Start DOCUMENT EXCERPT

# New layout design



## optronomega (Aug 17, 2011)

So I've been using the free version of anyrail. Hit the 50 track limit. Thinking about buying it but also wanted to see if anyone can give me any ideas. Attached my anyrail design file if anyone wanted to take a look. Room size is 14' x 18'.


----------



## tooter (Feb 26, 2010)

Hi Opto, 

Your layout is a neat design... but has 2 reverse loops which will require some clever wiring and switching to keep the tracks from shorting out.

Greg


----------



## optronomega (Aug 17, 2011)

ya i know, i'm up for a challenge. Have an oval track now and want something cool and different.


----------



## sstlaure (Oct 12, 2010)

Have you considered putting in a staging area where pre-assembled trains can start/finish running on the layout?


----------



## gunrunnerjohn (Nov 10, 2010)

If you have a 14x18 room, you'll need more than 50 pieces of track!


----------



## optronomega (Aug 17, 2011)

well that's the room size, where the track i started is the room i have to build my new layout. Room also serves as my office.

Yes on the staging area, if i was able to add more track it will be on the side where i have the 3 switches started.


----------



## sstlaure (Oct 12, 2010)

You don't need to take up more area to get staging. 

Put a turnout along the mainline somewhere you have some run length, then run a diverging track from that turnout on a grade down and run the staging underneath the main level. 

OR

run a spur line along the RH wall (looking at the pic) and put a portal into the closet and hide staging there.


----------



## optronomega (Aug 17, 2011)

can't exactly put holes in the walls. House is a rental, so need to also make this layout removable/portable. I was thinking 3-4 modules that can disconnect.


----------



## sstlaure (Oct 12, 2010)

got it.....the nice thing about making it modular is that if you ever want to change your layout, you can re-use most of the current layout benchwork. My old layout was 11x13 but was made of (4) 5.5ft x 6.5 ft sections. I reused 3/4 of these sections for my new layout and used the last one for lumber, etc.

I joined the sections together with fairly large bolts (3/8") but also drilled/inserted wooden dowel pins between the sections. It makes disassembly/reassembly a ton easier as the dowels will hold the parts together temporarily while you're either inserting or removing the bolts.

End DOCUMENT EXCERPT

Check each statement against the forum thread and answer yes or no, quoting the words of the thread that decide it. 1. The room planned for the layout is also used as an office. 2. The original poster can cut openings in the walls to hide staging in the closet. 3. All of the sections of sstlaure's old layout went into the new layout.

Start ENTRIES SUPPLIED

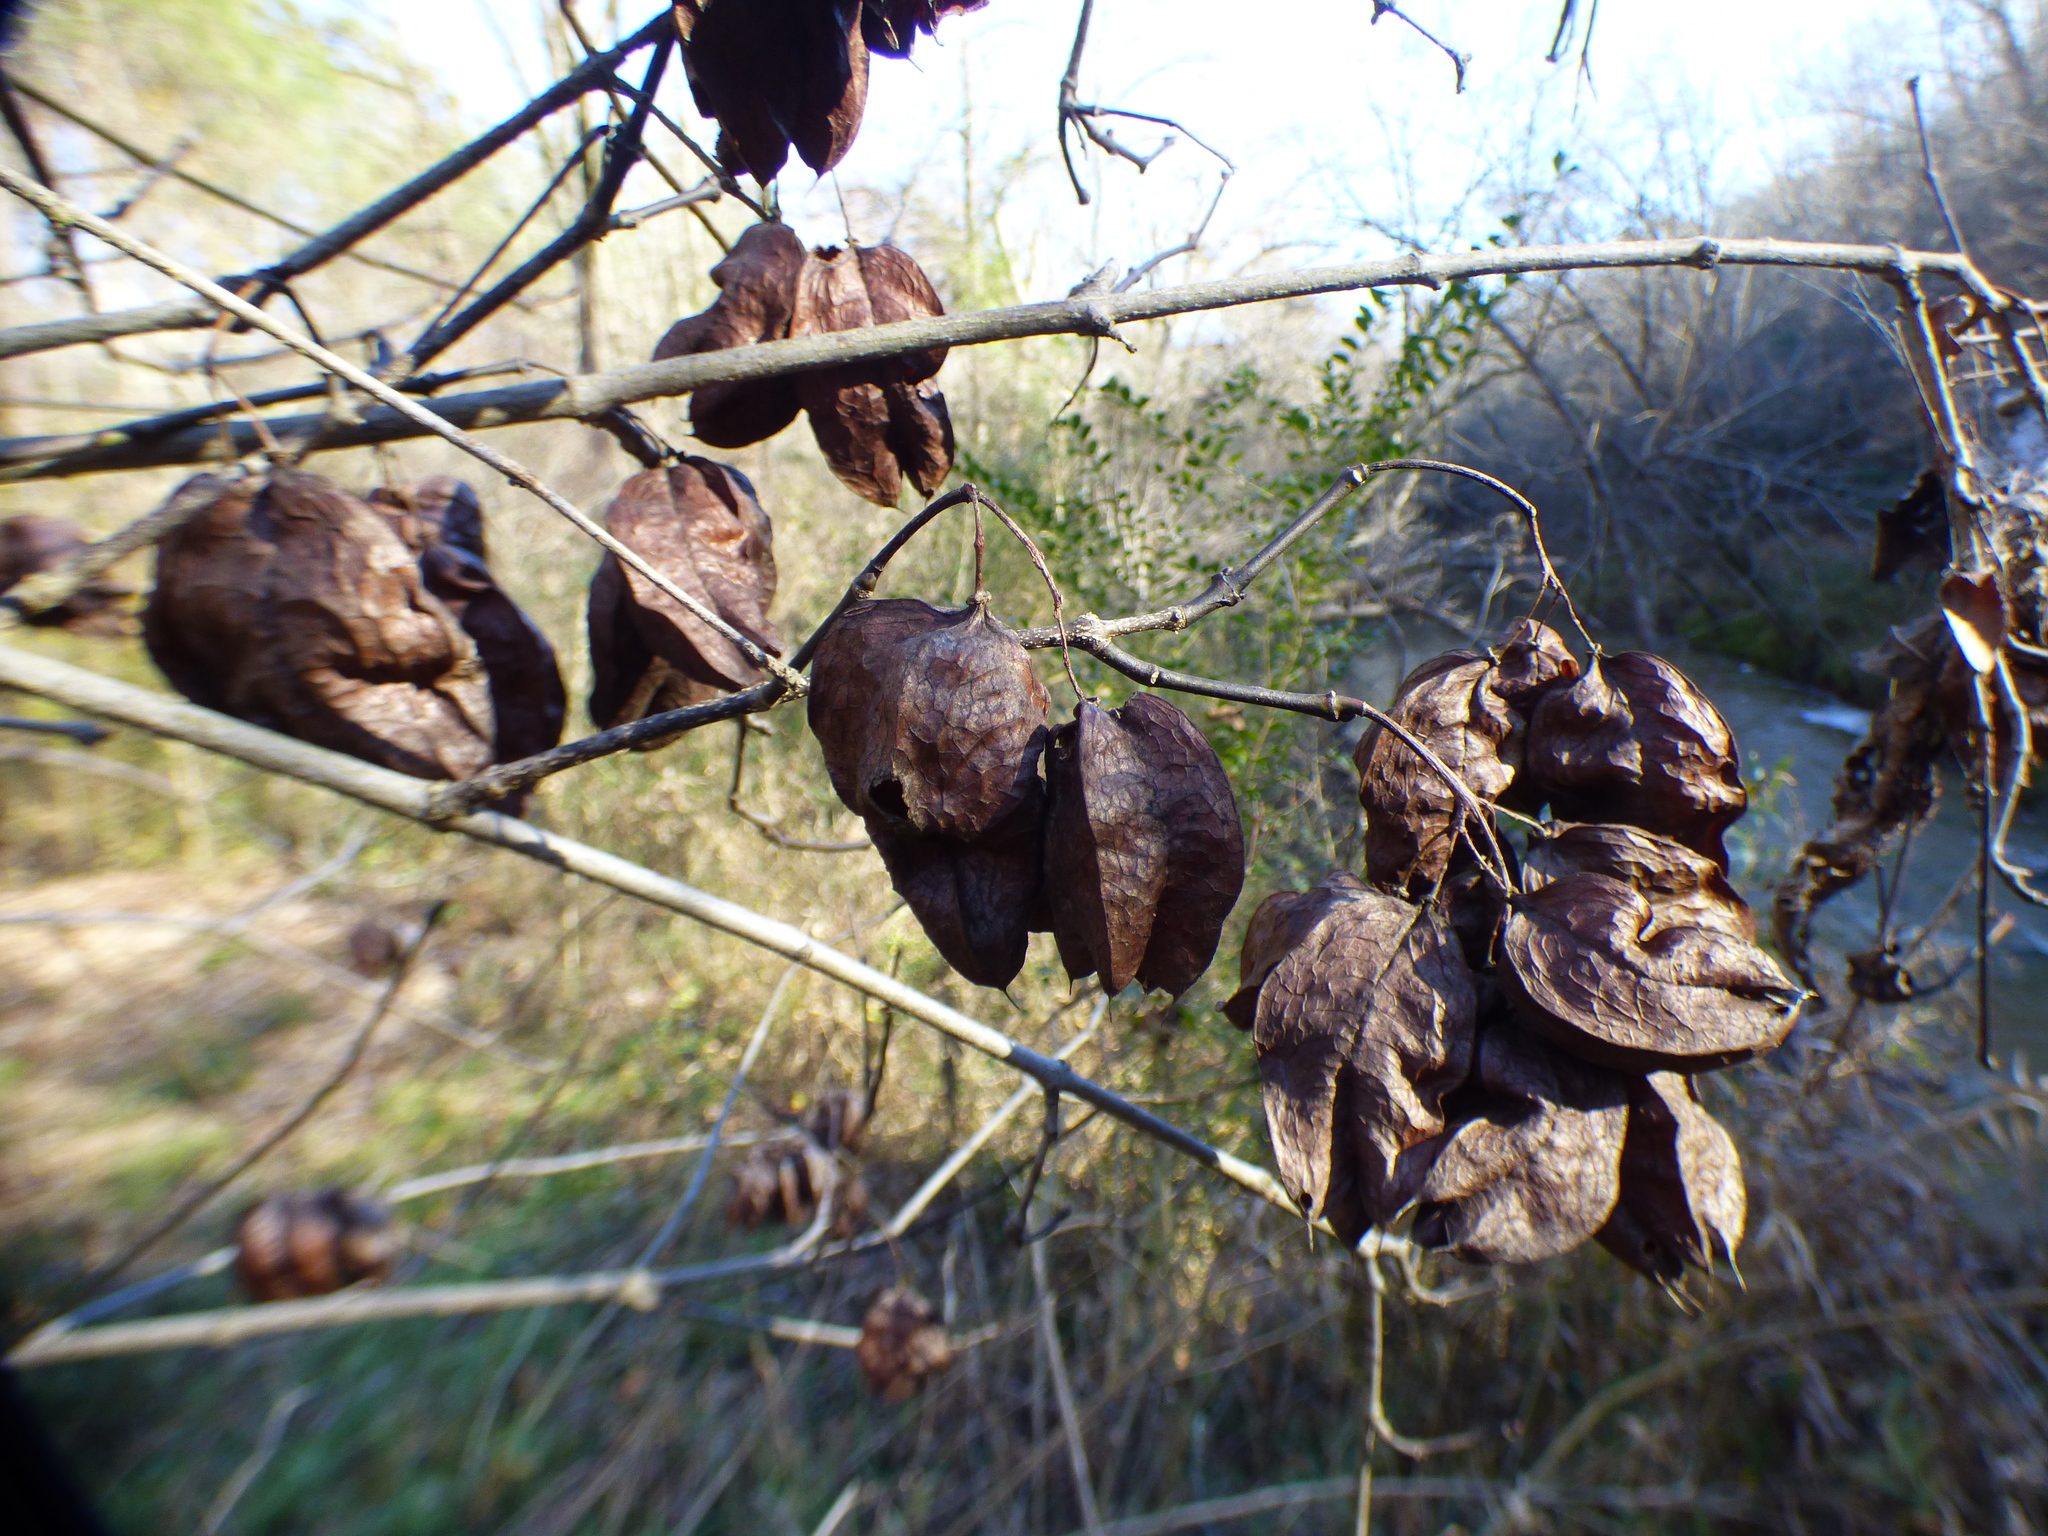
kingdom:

End ENTRIES SUPPLIED
Start ENTRIES SUPPLIED

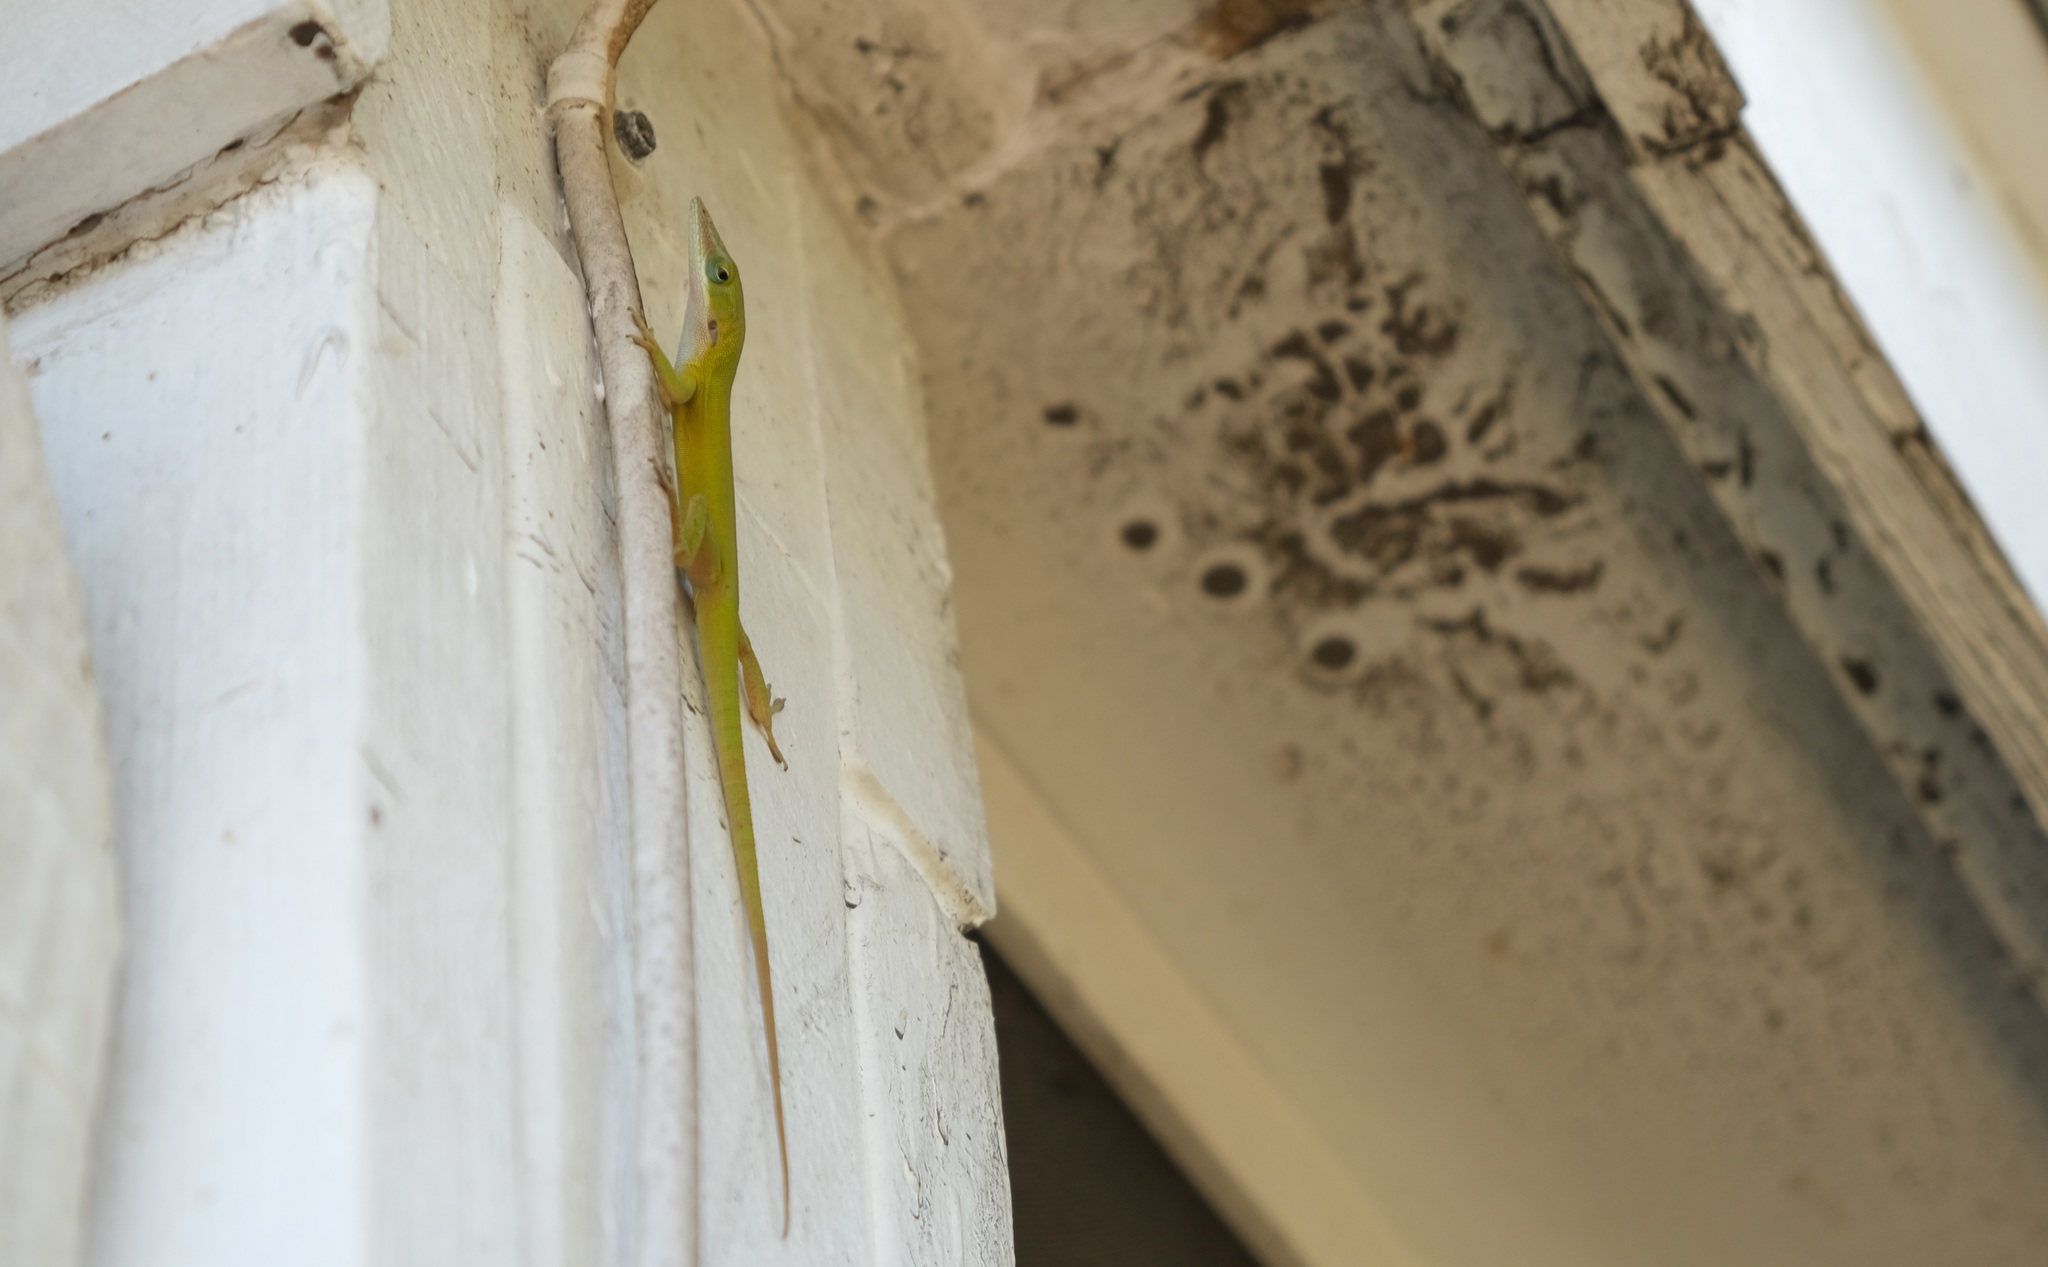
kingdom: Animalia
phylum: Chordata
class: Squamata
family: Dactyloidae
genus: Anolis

End ENTRIES SUPPLIED

## RESULT FOR THIS TASK
1. Yes: "Room also serves as my office."
2. No: "can't exactly put holes in the walls."
3. No: "I reused 3/4 of these sections for my new layout and used the last one for lumber, etc."